How Riskonami works

Riskonami guides users through a structured assessment process, uses AI to accelerate analysis and reporting, and keeps human review at every critical decision point.

Step-by-step workflow

  1. Create an assessment — Choose the assessment type and define the system, process, vendor, or initiative being assessed.
  2. Add context and evidence — Provide system details, architecture notes, files, policies, diagrams, or other supporting material.
  3. Work through guided phases — Riskonami breaks the assessment into structured phases so the process remains consistent.
  4. Review AI-assisted outputs — The system drafts findings, identifies gaps, and suggests risks or remediation actions.
  5. Validate and refine — Experts review the outputs, correct assumptions, and make final judgement calls.
  6. Generate the final report — Riskonami produces a structured report that can support governance, remediation, and assurance.
  7. Reassess over time — Assessment context can be reused and updated as systems, controls, and risks change.

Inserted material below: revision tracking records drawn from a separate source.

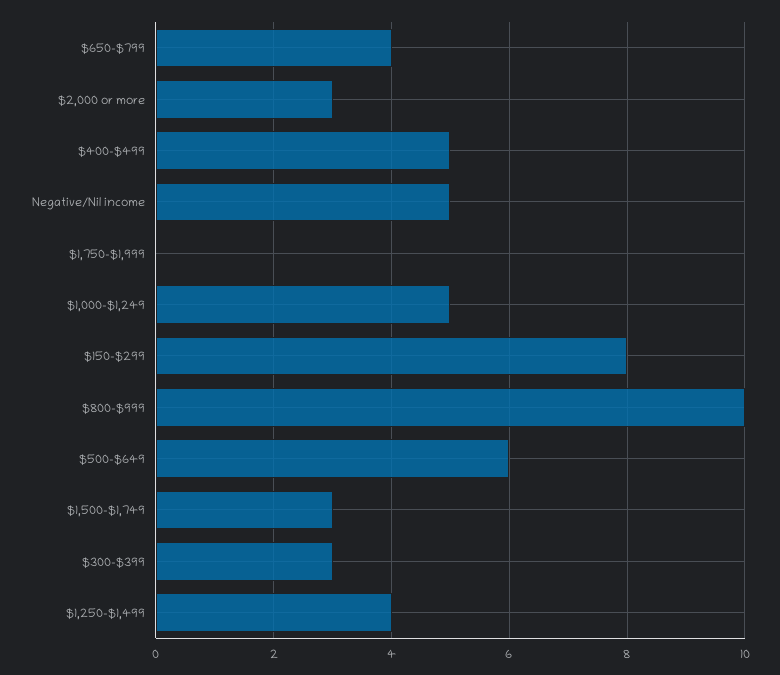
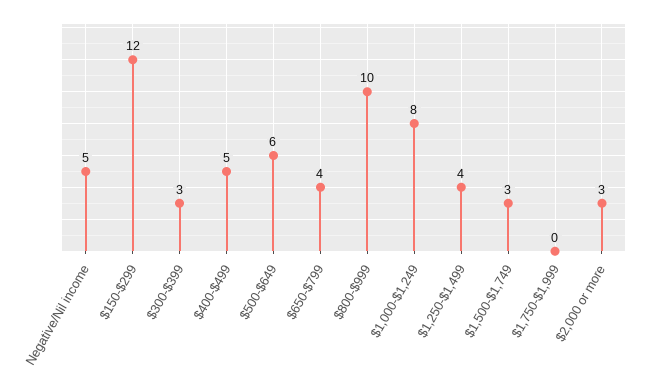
  {
    "$650-$799": 4,
    "$2,000 or more": 3,
    "$400-$499": 5,
    "Negative/Nil income": 5,
    "$1,750-$1,999": 0,
-   "$1,000-$1,249": 5,
+   "$1,000-$1,249": 8,
-   "$150-$299": 8,
+   "$150-$299": 12,
    "$800-$999": 10,
    "$500-$649": 6,
    "$1,500-$1,749": 3,
    "$300-$399": 3,
    "$1,250-$1,499": 4
  }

AI accelerates the work. Humans remain accountable.

Users validate outputs before finalisation. Riskonami supports expert judgement; it does not replace sign-off, risk acceptance, or report issuance.

Structured phases

Every assessment follows a configured multi-phase workflow — from asset classification and threat modelling through control review, risk calculation, remediation planning, and final report generation.
Riskonami 10-phase risk assessment process

Evidence and traceability

Uploads and system context inform assessment outputs. Final reports connect findings back to phases, controls, and evidence so conclusions remain reviewable and auditable.

Technical details

AI model usage and architecture
Riskonami AI architecture overview
Riskonami acts as an intelligent layer between you and AI models. Models are used for reasoning and enrichment; long-term assessment state is managed by Riskonami.
Data residency and session memory
Session data and long-term assessment context are stored in the European Union. Each assessment retains its own context — inputs, uploads, structured phase outputs, and reports — so work can be resumed and extended over time.
Assessment schemas and structured outputs
Each phase produces validated structured outputs. This keeps assessments consistent, machine-readable, and suitable for audit and reassessment workflows.